The company has attempted to address these concerns in several ways:
- They proposed requiring the patient to try a traditional hearing aid prior to eligibility for this device. But in fact, that would be difficult if not impossible to enforce.
- They proposed post-market studies. This is inadequate for 3 reasons:
- It would not help the two-thirds of patients who would be expected to suffer from complications, including the 44% who would lose their low-frequency hearing immediately as a result of getting this implant, and we’d have no information about longer-term risks.
- The proposed postmarket studies are unlikely to generate reliable information. Following subjects for only 3 years is not adequate for a device that will be relied upon for decades of use.

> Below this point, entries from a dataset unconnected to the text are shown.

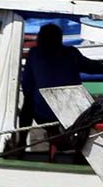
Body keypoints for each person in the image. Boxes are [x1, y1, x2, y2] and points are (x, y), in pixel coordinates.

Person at [18, 23, 103, 154]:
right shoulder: (71, 53)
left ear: (41, 38)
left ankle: (21, 142)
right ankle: (77, 150)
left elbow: (27, 85)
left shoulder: (34, 54)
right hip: (73, 112)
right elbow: (92, 67)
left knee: (28, 103)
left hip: (44, 114)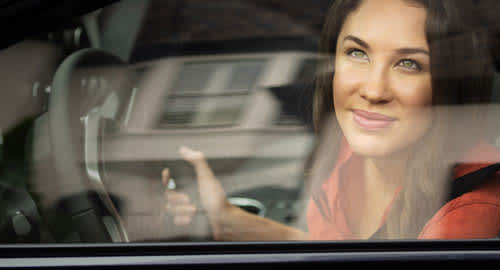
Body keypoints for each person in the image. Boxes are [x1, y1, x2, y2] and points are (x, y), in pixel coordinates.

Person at [162, 0, 500, 240]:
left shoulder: (468, 211)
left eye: (408, 64)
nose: (373, 90)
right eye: (357, 53)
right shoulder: (344, 152)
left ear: (449, 85)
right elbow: (332, 251)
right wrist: (226, 219)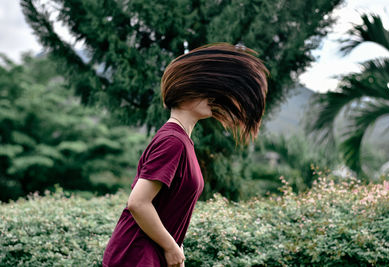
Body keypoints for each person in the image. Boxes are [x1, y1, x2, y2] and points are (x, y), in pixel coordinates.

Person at [102, 42, 269, 267]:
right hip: (136, 255)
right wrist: (171, 247)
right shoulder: (173, 141)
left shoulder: (182, 141)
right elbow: (138, 203)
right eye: (205, 90)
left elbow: (166, 207)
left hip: (151, 254)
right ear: (185, 92)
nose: (213, 96)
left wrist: (174, 244)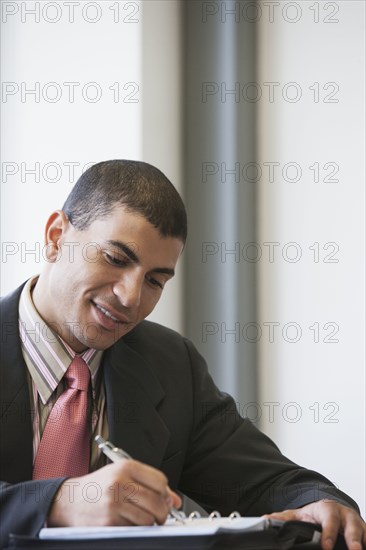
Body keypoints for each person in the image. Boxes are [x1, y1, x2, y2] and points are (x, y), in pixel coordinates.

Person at [0, 160, 365, 549]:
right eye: (115, 259)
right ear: (56, 237)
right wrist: (56, 503)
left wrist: (320, 503)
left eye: (155, 280)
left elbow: (268, 482)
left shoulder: (170, 363)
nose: (131, 297)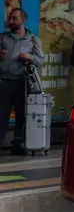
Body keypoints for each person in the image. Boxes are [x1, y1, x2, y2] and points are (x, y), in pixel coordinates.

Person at [0, 8, 44, 155]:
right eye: (10, 18)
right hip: (4, 82)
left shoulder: (32, 39)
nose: (10, 21)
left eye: (14, 18)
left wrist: (29, 57)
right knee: (2, 115)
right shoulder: (3, 37)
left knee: (21, 114)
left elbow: (40, 61)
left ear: (22, 20)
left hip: (21, 82)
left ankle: (18, 143)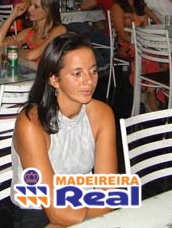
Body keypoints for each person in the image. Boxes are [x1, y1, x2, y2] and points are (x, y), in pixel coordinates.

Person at [11, 33, 116, 227]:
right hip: (39, 212)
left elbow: (107, 191)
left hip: (86, 205)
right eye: (77, 74)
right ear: (54, 79)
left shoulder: (102, 114)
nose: (89, 81)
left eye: (93, 71)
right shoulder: (31, 123)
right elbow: (56, 213)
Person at [111, 0, 172, 112]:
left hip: (145, 43)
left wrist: (157, 35)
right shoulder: (117, 7)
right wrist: (141, 43)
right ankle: (150, 97)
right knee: (151, 59)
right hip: (127, 44)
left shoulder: (141, 6)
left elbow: (157, 22)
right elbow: (121, 34)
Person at [0, 0, 67, 61]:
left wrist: (15, 50)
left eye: (36, 6)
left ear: (48, 10)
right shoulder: (29, 32)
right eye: (30, 4)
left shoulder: (59, 30)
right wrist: (13, 15)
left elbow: (31, 55)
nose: (29, 9)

- We also agree with the FDA that this particular postmarket design is likely to be confounded by potential carry-over from the CP900 sound processor, which will have to be turned off to assess the Hybrid L24 device itself.
For these reasons, we urge you to recommend that the FDA not approve these implants at this time. Patients deserve a real chance to benefit before undergoing surgery for a cochlear implant.
How can we make sure these implants are going to help more patients than they harm – especially compared to other options? #1: We need larger pre-market studies that aim to reduce the risks and determine which patients are most likely to benefit and least likely to be harmed. #2 When those studies are done, then we need studies of 18-25 year olds to make sure it is safe for them.
All of us here today want to help people with hearing loss. BUT, medical devices should not be approved on the basis of wishful thinking, they should be approved on the basis of scientific evidence showing that the benefits are likely to outweigh the risks, compared to other options. First, let’s do no harm.